Cecilia hadn’t told him she had a sister, she had kept silent about the existence of a sister, she had treated him like a stranger. Not only had she kept him out of her life, not only had she kept him away from her children. He would have liked to see Mattia again; for two years he’d been wanting to see the boy again and she’d never let him see him. He would have liked to buy him another garage, at Christmas. He’d seen it in a toy store, a two-story garage with a gas pump and a lift for raising cars, that one was definitely suitable for a child her son’s age. But Cecilia had said that Mattia was too big for that kind of toy.

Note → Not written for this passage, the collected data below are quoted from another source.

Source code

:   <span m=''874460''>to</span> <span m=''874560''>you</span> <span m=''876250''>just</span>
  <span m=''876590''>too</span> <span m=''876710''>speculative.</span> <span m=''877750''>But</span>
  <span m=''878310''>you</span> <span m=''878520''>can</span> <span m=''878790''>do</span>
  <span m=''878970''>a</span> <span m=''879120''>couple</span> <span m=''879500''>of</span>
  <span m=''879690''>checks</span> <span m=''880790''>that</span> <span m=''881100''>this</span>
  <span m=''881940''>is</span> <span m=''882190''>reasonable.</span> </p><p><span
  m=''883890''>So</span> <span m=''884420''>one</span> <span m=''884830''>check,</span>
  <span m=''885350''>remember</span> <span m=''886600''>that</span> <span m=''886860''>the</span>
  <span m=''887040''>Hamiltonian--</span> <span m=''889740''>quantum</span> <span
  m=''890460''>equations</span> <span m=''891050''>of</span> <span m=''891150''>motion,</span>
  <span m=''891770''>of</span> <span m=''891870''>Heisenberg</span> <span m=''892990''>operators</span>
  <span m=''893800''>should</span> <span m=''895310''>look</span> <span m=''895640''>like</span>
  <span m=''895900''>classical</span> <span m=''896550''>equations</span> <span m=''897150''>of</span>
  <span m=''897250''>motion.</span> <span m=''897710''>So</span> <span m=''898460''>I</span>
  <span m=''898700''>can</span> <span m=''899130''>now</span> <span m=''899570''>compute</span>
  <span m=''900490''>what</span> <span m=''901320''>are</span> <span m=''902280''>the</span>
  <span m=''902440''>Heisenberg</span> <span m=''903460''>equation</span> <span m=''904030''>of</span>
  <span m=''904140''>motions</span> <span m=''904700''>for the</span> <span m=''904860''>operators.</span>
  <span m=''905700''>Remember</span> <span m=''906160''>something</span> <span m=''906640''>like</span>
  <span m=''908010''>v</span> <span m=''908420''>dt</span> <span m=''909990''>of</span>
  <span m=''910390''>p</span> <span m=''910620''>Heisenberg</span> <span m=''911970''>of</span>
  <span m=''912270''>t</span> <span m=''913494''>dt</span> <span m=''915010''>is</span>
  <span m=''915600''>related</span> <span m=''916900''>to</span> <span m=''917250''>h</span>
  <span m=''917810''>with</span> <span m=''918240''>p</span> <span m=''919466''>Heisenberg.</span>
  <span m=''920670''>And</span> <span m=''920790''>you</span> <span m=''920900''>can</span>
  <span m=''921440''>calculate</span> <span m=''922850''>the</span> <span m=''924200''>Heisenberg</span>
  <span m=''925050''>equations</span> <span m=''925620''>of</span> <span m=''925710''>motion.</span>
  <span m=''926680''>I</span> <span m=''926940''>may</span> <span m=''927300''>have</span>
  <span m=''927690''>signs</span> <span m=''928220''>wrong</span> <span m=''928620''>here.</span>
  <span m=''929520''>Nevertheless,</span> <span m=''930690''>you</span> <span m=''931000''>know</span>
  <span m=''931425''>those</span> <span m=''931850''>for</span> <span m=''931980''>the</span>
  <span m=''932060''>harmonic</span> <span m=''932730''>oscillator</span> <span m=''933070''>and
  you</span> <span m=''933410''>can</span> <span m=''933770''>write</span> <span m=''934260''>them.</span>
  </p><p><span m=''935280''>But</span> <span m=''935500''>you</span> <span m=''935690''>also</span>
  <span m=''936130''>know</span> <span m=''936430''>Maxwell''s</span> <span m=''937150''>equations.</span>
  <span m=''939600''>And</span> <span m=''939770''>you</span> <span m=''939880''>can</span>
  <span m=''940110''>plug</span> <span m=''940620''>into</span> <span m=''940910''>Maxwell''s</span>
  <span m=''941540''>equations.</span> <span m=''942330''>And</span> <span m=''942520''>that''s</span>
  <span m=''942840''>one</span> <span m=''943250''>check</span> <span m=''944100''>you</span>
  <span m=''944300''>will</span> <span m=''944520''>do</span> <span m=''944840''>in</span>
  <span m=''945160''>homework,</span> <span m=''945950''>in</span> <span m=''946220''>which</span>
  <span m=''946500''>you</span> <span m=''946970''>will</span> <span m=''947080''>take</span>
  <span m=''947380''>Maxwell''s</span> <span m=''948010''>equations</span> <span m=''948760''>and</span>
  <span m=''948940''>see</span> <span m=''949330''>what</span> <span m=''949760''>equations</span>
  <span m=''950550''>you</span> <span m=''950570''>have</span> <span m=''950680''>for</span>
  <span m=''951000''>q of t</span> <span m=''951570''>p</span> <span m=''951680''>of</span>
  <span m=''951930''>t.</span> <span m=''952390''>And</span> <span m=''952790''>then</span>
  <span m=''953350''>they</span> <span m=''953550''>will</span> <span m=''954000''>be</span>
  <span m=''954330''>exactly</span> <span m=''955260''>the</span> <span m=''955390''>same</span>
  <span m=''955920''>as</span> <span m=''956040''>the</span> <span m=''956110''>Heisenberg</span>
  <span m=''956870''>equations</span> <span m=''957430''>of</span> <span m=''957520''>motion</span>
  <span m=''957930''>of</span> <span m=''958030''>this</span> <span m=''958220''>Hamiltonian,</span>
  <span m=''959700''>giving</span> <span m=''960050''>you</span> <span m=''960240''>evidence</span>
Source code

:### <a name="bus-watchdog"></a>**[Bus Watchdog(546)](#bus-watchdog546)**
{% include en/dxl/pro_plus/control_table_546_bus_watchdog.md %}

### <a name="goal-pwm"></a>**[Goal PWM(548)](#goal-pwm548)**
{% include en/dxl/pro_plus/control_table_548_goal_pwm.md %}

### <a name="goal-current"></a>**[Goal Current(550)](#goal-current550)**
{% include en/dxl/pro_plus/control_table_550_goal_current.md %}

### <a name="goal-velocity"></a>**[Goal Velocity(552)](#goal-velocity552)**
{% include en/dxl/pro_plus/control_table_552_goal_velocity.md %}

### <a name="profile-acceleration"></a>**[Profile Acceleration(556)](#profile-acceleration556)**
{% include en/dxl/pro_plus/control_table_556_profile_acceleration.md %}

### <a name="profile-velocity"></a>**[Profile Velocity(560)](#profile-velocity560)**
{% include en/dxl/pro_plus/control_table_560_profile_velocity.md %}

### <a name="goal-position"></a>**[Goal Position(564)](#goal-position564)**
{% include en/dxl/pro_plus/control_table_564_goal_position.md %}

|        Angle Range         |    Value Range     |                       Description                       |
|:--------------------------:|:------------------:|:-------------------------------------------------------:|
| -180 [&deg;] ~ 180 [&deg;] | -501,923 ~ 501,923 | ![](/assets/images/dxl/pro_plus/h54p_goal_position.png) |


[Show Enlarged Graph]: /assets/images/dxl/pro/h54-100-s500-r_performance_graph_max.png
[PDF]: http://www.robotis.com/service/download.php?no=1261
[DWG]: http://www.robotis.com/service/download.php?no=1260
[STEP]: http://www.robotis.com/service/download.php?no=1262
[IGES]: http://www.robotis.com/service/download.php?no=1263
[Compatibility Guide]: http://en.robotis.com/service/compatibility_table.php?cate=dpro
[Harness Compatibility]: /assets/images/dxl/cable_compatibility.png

He went into the locker room to change before going back to get his mother and take her home.
“You see,” Marta said to him as they rode down in the elevator, “I always got a twenty-nine at the university, I was never good enough for a thirty, or maybe the professors were tougher than they are now, but here it’s an excellent mark, you know.”
“You scored a twenty-nine again on the Mini mental test? Really?”
“Does that seem so incredible to you? I’m not a moron, I just have memory issues.”
“Of course, Mama, I didn’t mean you’re a moron.”
* * *
Later he was supposed to have dinner with the whole family at Giulia’s place, but as soon as he got out of the shower he heard the doorbell ring. Through the peephole he saw a caricature of Giulia, an enormous head and an inverted cone for a body, even more irritable and mad at the world than she looked a moment later, in the flesh, once he’d opened the door.
She said she’d come up to speak with him alone and Viberti didn’t dare ask for even two minutes to get dressed; instead, he invited her into his spartan kitchen and sat down with her, his hair wet, in his bathrobe. She’d found someone to stay the night with Marta, she was Peruvian, a cousin of Angélica’s, or a friend, or niece, or goddaughter, “with these people you never know where the family begins and where it ends.” The same observation could be made about their family, but Viberti had no intention of pointing that out to her. Angélica’s cousin, Maria, could start right away, but they had to hire her at once, maybe give her an advance, not pass up the opportunity, start out with daytime assistance.
Marta was against it, she’d said it a thousand times, she didn’t want strangers in the house at night, she wouldn’t be able to sleep peacefully. One night in January, however, around three a.m., she had shown up at Giulia’s door wearing a coat with a fur collar and a woolen hat pulled down on her head, with a crocodile handbag dug out of the bottom of her closet: “I don’t know why Angélica hasn’t arrived yet, can you let her know that I had to go out on an errand?” Her clock had stopped at 9:20 the night before and not only hadn’t she noticed that the hands had not moved from that position, but she wasn’t even surprised to see that it was still pitch-dark outside. She thought it was nine in the morning. Which was more troubling: the fact that she didn’t remember being afraid to leave the house, or that she wanted to go visit her sister in the hospital, the sister who’d died ten years ago? The following evening Marta had laughed about it with Viberti. “Just think, last night I was sure your aunt Bruna was still alive. How silly.”